With OpenMPI it works correctly. Do you have any idea of what the problem is?

Thanks!

Andres_M_Intel4 · ‎05-11-2010

Hope it helps, I have found the following information while searching the web for your error message.

-- Andres

Workaround in Case of IntelMPI/uDAPL Error "unexpected DAPL event 4008"

The following error may occur on rare occasions with IntelMPI/uDAPL:"unexpected DAPL event 4008 from ..."

To work around this, add the following to your mpirun command:

-genv I_MPI_USE_DYNAMIC_CONNECTIONS 0

This problem is caused by a limitation in Intel MPI/uDAPL's dynamic connection mechanism when MPI

processes are not sufficiently attentive to incoming interconnect traffic.

ivcores · ‎05-11-2010

Hi Andres,
Thanks for your reply. Unfurtunately the problem persists. I execute the commmand

/home/apps/intel/impi/4.0.0.017/bin64/mpirun -r ssh -f mpd.hosts -genv I_MPI_USE_DYNAMIC_CONNECTIONS 0 -n 36 -env I_MPI_FABRICS_LIST "ofa,dapl,tcp" -env I_MPI_DEBUG 5 bt.B.36

and the error is the same:

...

### Aim A
Answer these from the Intel MPI forum thread, one line each:
(i) With which MPI implementation does the original poster say the program works correctly?
(ii) What option does the workaround say to add to the mpirun command?
(iii) What value does ivcores pass with -n in the command they run?
### Aim B
Reproduce the Intel MPI forum thread word for word between "The following error" and "incoming interconnect traffic.", inclusive.
### Aim C
Extend the Intel MPI forum thread, picking up after its last line.
The records have no connection to the Intel MPI forum thread.

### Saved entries

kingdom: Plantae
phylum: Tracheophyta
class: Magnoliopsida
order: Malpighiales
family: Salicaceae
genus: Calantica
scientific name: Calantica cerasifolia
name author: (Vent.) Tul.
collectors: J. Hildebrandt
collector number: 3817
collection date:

### Final answer A
(i) OpenMPI
(ii) -genv I_MPI_USE_DYNAMIC_CONNECTIONS 0
(iii) 36

### Final answer B
The following error may occur on rare occasions with IntelMPI/uDAPL:"unexpected DAPL event 4008 from ..."

To work around this, add the following to your mpirun command:

-genv I_MPI_USE_DYNAMIC_CONNECTIONS 0

This problem is caused by a limitation in Intel MPI/uDAPL's dynamic connection mechanism when MPI

processes are not sufficiently attentive to incoming interconnect traffic.

### Final answer C
[0] 34 31432 compute-0-1.local {0,2,8,10}
[0] 35 31433 compute-0-1.local {4,6,12,14}
rank 28 in job 1 compute-0-0.local_48003 caused collective abort of all ranks
exit status of rank 28: killed by signal 9

Gergana_S_Intel · ‎05-11-2010

Hi ivcores,

Unfortunately, that's a pretty generic error. All it means is, one of your MPI processes failed, and that took down the entire application run.

This could be caused by the use of an older provider (similar to a different issue on this forum). Could I see the output of your ibstat tool? Also, what version of OFED do you have installed (running ofed_info should tell you). We recommend the latest OFED 1.5.1, if possible.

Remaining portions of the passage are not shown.